Provided text
# Von Zipper Fishbowl; anyone ridden with them?



## andie (Oct 14, 2010)

JVee said:


> Just curious as to their fit and peripheral vision. Are these a bigger goggle than the EG2? From reviews, word is that these have the biggest and most effective peripheral vision on the market. Sure Dragon APX look massive, but the actual face frame is fairly normal size. Its just the outside lens that gives the perception of a bigger goggle.


I just tried these badboys and I was dissapointed that they pressed to much against my nose. So I ended up buying Airbreaks, perfect for my face. 2cent


----------



## xDOTY (Nov 29, 2010)

They are slightly smaller than the EG2, an in between of the EG2 and the EG2.5. They gave me way better peripheral than the EG2s I tried on 10 seconds before. I have a medium sized head, therefore the medium between the electrics was perfect. I am getting some next season.


----------



## itskearny (Sep 3, 2011)

i got them, fit and vision is great and i love it. but there is one thing that troubled me when i hit the mountains for the first time this season. there seems to be air bubbles in between the lenses? it was before i started riding, saw them when buying the tix. anyone have this problem with other goggles? or is it just this one in particular?


----------



## linvillegorge (Jul 6, 2009)

Just tried a pair on in the store. Peripheral vision was unbelievable. Seriously, like not even wearing goggles at all. I thought the Smith I/Os were gonna be my next goggles, but I don't think so now.

I don't like how the Fishbowls look being so huge and all, but fuck it, I love the peripheral view.


----------



## earl_je (Oct 20, 2009)

would these be compatible with Bern helmets? my Dojos looked weird and just didnt jive with my Bern helmet


----------



## Bleedblue666 (Nov 2, 2012)

Anybody know if the fishbowls will work with a smith maze helmet ?


----------



## Bleedblue666 (Nov 2, 2012)

Bump....... Any more info ?


----------



## 509Trevor (Nov 8, 2010)

havent personally ridden with them but have had a couple friends express their displeasure with the lenses. Saying they scratch very easily and the mirroring comes off. because of this I steer customers away from VZ. also when you put on the VZs and look at a light you can see the light twice and I can see the reflection of my own eyes in the lens, personally hate it. I sell and ride with EG2s


----------



## linvillegorge (Jul 6, 2009)

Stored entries

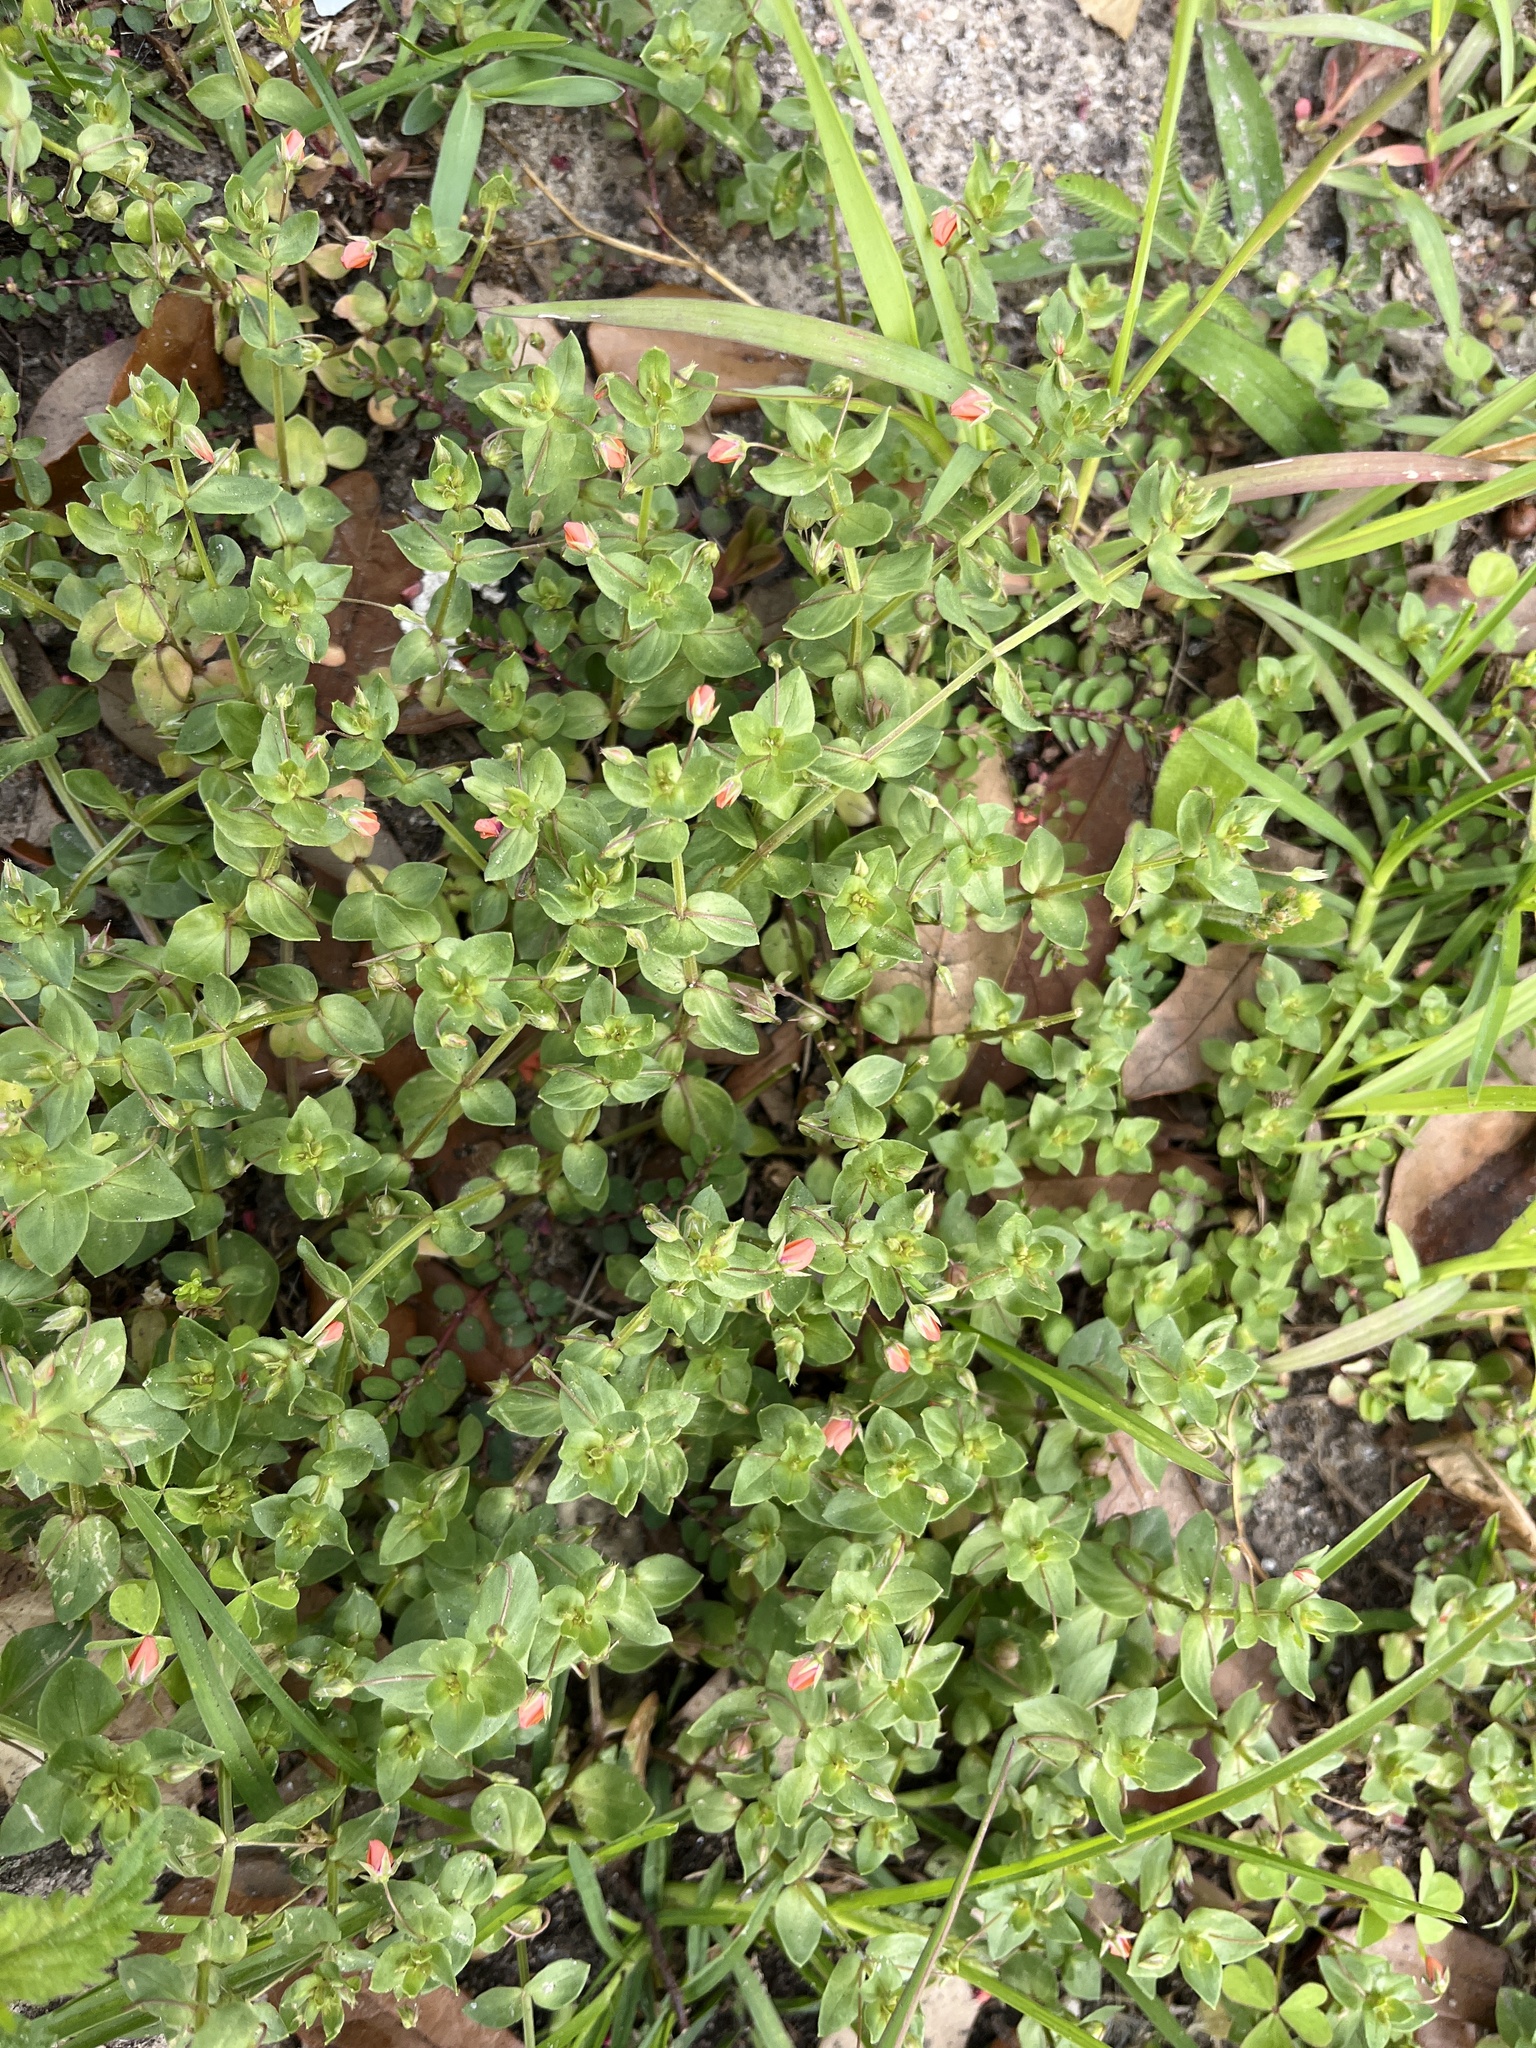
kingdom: Plantae
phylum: Tracheophyta
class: Magnoliopsida
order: Ericales
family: Primulaceae
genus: Lysimachia
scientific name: Lysimachia arvensis
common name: Scarlet pimpernel
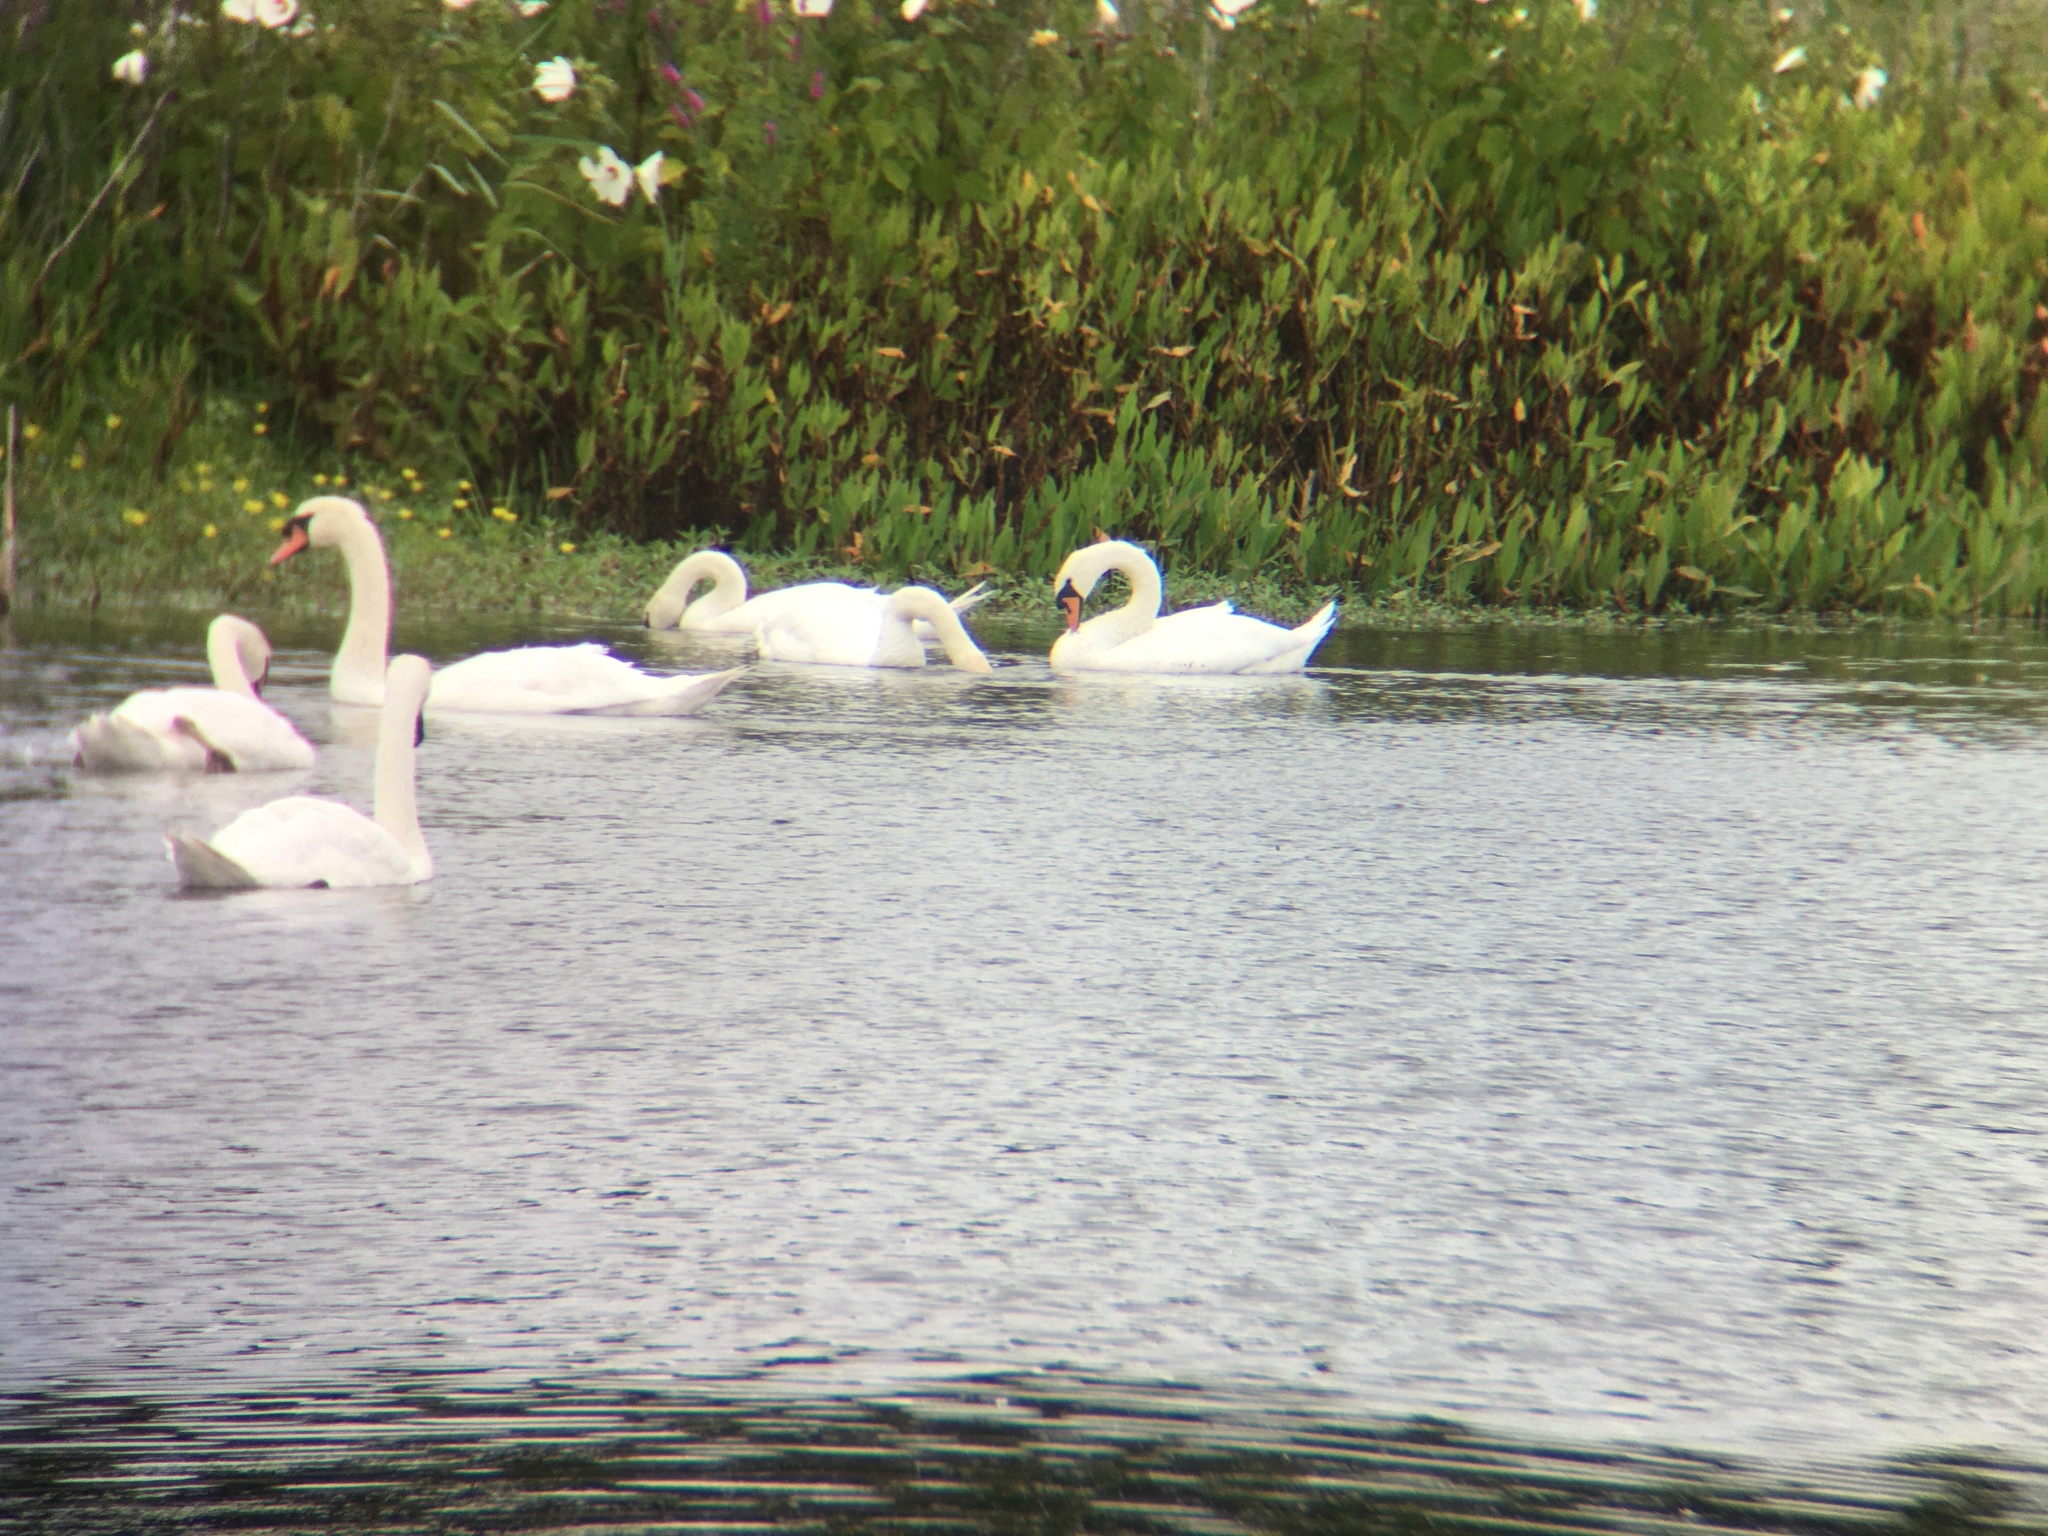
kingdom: Animalia
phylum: Chordata
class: Aves
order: Anseriformes
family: Anatidae
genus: Cygnus
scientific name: Cygnus olor
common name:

Stated goal
Answer these questions from the Fishbowl goggle thread:
1. Which goggles did andie end up buying?
2. According to xDOTY, the Fishbowls fall in between which two goggles in size?
3. Which goggles had linvillegorge expected to be the next pair before trying on the Fishbowls?

Task response
1. Airbreaks.
2. The EG2 and the EG2.5.
3. The Smith I/Os.